Natomiast w Biesnej doszło do kolizji dwóch hond. Kierująca jedną z nich kobieta nie ustąpiła pierwszeństwa przejazdu panu z drugiego samochodu. W czasie kontroli okazało się jednak, że to mężczyzna dostanie wyższy, bo aż 500 zł mandat, gdyż nie posiadał uprawnień do kierowania. Kobieta będzie musiała zapłacić 220 zł.
Kolejna pani za kierownicą, w nocy z soboty (16 września) na niedzielę (17 września), nie dostosowała prędkości do warunków panujących na drodze w Siedliskach, wypadła z jezdni i staranowała ogrodzenie jednej z posesji, po czym odjechała z miejsca zdarzenia. Mundurowi szybko dotarli do mieszkanki Kobylanki i ukarali mandatem.

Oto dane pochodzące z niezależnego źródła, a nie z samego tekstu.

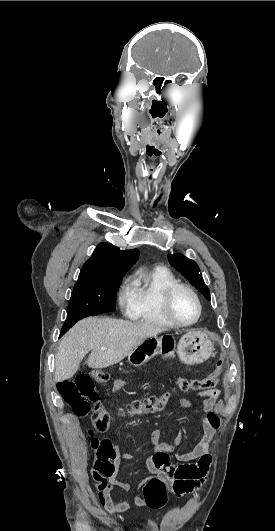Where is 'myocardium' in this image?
Segmentation results:
<instances>
[{
	"label": "myocardium",
	"mask_w": 275,
	"mask_h": 531,
	"mask_svg": "<svg viewBox=\"0 0 275 531\" xmlns=\"http://www.w3.org/2000/svg\"><path fill=\"white\" fill-rule=\"evenodd\" d=\"M178 290H184V291L188 292L194 298V300H195V302L197 304V308H198L197 315H196L195 319L190 321V322H181V321H179L174 316V314L172 312L171 301H172V298H173L174 294ZM162 309H163V312H164L165 316L175 326H178V327H188V326H192V325L196 324L200 320V318L202 316V312H203L202 303H201V300H200L199 296L197 295V293L190 286H188L186 284H183V283H179V282L173 283V284L169 285L165 289V291L163 293V296H162Z\"/></svg>",
	"instance_id": "f54148a6"
}]
</instances>
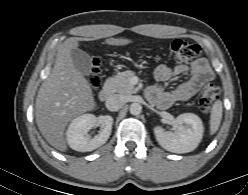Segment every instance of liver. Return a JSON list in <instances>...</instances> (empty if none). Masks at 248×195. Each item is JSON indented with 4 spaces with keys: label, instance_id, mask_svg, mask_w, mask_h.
Segmentation results:
<instances>
[{
    "label": "liver",
    "instance_id": "6515ba94",
    "mask_svg": "<svg viewBox=\"0 0 248 195\" xmlns=\"http://www.w3.org/2000/svg\"><path fill=\"white\" fill-rule=\"evenodd\" d=\"M105 43L122 46L132 40L108 38ZM78 46L77 38H69L61 44L51 73L36 98L35 116L41 134L51 146L63 152L67 150L64 131L68 123L95 106L92 89L71 57V50Z\"/></svg>",
    "mask_w": 248,
    "mask_h": 195
}]
</instances>
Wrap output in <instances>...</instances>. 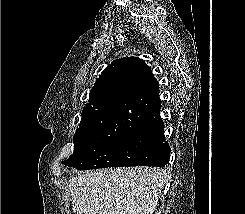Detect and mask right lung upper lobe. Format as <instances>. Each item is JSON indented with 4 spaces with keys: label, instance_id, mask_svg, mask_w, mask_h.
<instances>
[{
    "label": "right lung upper lobe",
    "instance_id": "cb5924a9",
    "mask_svg": "<svg viewBox=\"0 0 245 214\" xmlns=\"http://www.w3.org/2000/svg\"><path fill=\"white\" fill-rule=\"evenodd\" d=\"M157 92L159 84L142 59L132 56L114 60L91 89L75 134H103L133 126L140 116L141 99Z\"/></svg>",
    "mask_w": 245,
    "mask_h": 214
}]
</instances>
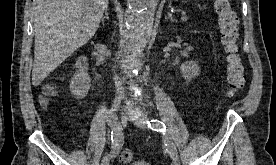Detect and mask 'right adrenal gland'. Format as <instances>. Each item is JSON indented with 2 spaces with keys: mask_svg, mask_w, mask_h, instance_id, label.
Listing matches in <instances>:
<instances>
[{
  "mask_svg": "<svg viewBox=\"0 0 276 165\" xmlns=\"http://www.w3.org/2000/svg\"><path fill=\"white\" fill-rule=\"evenodd\" d=\"M104 16L102 17L101 19V22L104 23V20L107 19L109 20V16H108V7L105 8V11H104Z\"/></svg>",
  "mask_w": 276,
  "mask_h": 165,
  "instance_id": "obj_1",
  "label": "right adrenal gland"
}]
</instances>
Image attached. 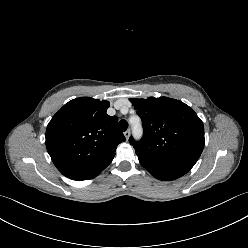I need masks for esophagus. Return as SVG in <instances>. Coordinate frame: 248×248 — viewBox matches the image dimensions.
Segmentation results:
<instances>
[{"label": "esophagus", "instance_id": "34e87169", "mask_svg": "<svg viewBox=\"0 0 248 248\" xmlns=\"http://www.w3.org/2000/svg\"><path fill=\"white\" fill-rule=\"evenodd\" d=\"M124 136H125L126 140H128L129 136H130V130L125 131Z\"/></svg>", "mask_w": 248, "mask_h": 248}]
</instances>
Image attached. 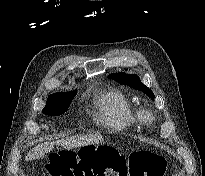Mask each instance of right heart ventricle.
<instances>
[{"instance_id": "1", "label": "right heart ventricle", "mask_w": 205, "mask_h": 176, "mask_svg": "<svg viewBox=\"0 0 205 176\" xmlns=\"http://www.w3.org/2000/svg\"><path fill=\"white\" fill-rule=\"evenodd\" d=\"M98 105L100 121L115 131L126 129L139 118L129 99L116 89L103 92L98 97Z\"/></svg>"}]
</instances>
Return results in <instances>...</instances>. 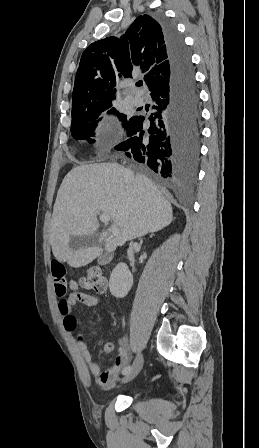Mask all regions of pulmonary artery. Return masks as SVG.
<instances>
[{"label":"pulmonary artery","instance_id":"obj_1","mask_svg":"<svg viewBox=\"0 0 259 448\" xmlns=\"http://www.w3.org/2000/svg\"><path fill=\"white\" fill-rule=\"evenodd\" d=\"M134 90L136 95L132 98L133 102L136 104H142L143 103V97L140 95V93L137 91L136 87H132L130 89H128L127 91H131Z\"/></svg>","mask_w":259,"mask_h":448}]
</instances>
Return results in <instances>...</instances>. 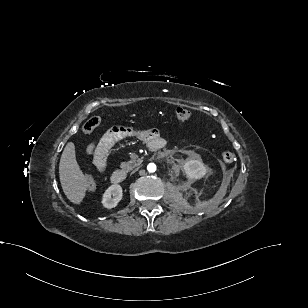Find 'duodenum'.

W ostatnich dniach policjanci zatrzymali również trzech nietrzeźwych kierowców. Do ujęcia pierwszego doszło w Gorlicach na ulicy Dukielskiej – rowerzysta wydmuchał ponad promil, ale nie dostał mandatu, bo policjanci zdecydowali o skierowaniu wniosku do sądu o ukaranie mężczyzny.

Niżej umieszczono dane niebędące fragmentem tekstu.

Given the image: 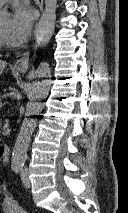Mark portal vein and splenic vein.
Returning a JSON list of instances; mask_svg holds the SVG:
<instances>
[{"label":"portal vein and splenic vein","instance_id":"obj_1","mask_svg":"<svg viewBox=\"0 0 128 213\" xmlns=\"http://www.w3.org/2000/svg\"><path fill=\"white\" fill-rule=\"evenodd\" d=\"M3 105H2V103L0 102V108L2 107Z\"/></svg>","mask_w":128,"mask_h":213}]
</instances>
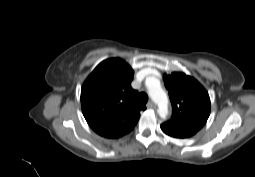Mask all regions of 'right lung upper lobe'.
Returning <instances> with one entry per match:
<instances>
[{"mask_svg": "<svg viewBox=\"0 0 255 177\" xmlns=\"http://www.w3.org/2000/svg\"><path fill=\"white\" fill-rule=\"evenodd\" d=\"M133 69L120 58L101 62L85 80L81 89L83 115L89 126L105 138L129 133L144 105L135 101L131 88Z\"/></svg>", "mask_w": 255, "mask_h": 177, "instance_id": "cb5924a9", "label": "right lung upper lobe"}]
</instances>
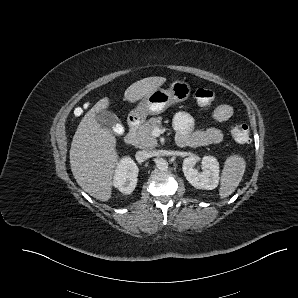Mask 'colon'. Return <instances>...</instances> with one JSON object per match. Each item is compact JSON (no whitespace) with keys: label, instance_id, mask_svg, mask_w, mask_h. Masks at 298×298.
Here are the masks:
<instances>
[{"label":"colon","instance_id":"1","mask_svg":"<svg viewBox=\"0 0 298 298\" xmlns=\"http://www.w3.org/2000/svg\"><path fill=\"white\" fill-rule=\"evenodd\" d=\"M195 99L201 107H208L215 100L214 92L205 87H200L195 91ZM231 136L238 143H247L249 141V127L245 123H236L230 129Z\"/></svg>","mask_w":298,"mask_h":298}]
</instances>
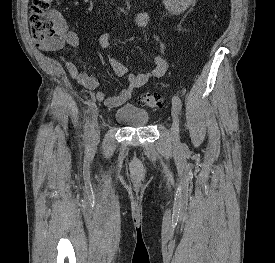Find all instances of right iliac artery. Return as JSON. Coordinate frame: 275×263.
<instances>
[{
    "mask_svg": "<svg viewBox=\"0 0 275 263\" xmlns=\"http://www.w3.org/2000/svg\"><path fill=\"white\" fill-rule=\"evenodd\" d=\"M95 111H96V105H95V103L92 102L89 105V108L87 110L86 119H85L84 139L87 142H89L91 140L92 121H93Z\"/></svg>",
    "mask_w": 275,
    "mask_h": 263,
    "instance_id": "82829eb1",
    "label": "right iliac artery"
}]
</instances>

Kolejny został zatrzymany w Ropie. Mieszkaniec Klimkówki prowadził audi, mając w organizmie dwa promile alkoholu. W tej miejscowości policjanci zatrzymali również motocyklistę, który nie dość, że nie posiadał uprawnień do kierowania pojazdami, to jeszcze badanie alkomatem wykazało, że w jego organizmie znajduje się 0,35 promila alkoholu. Obaj odpowiedzą przed sądem za jazdę na podwójnym gazie.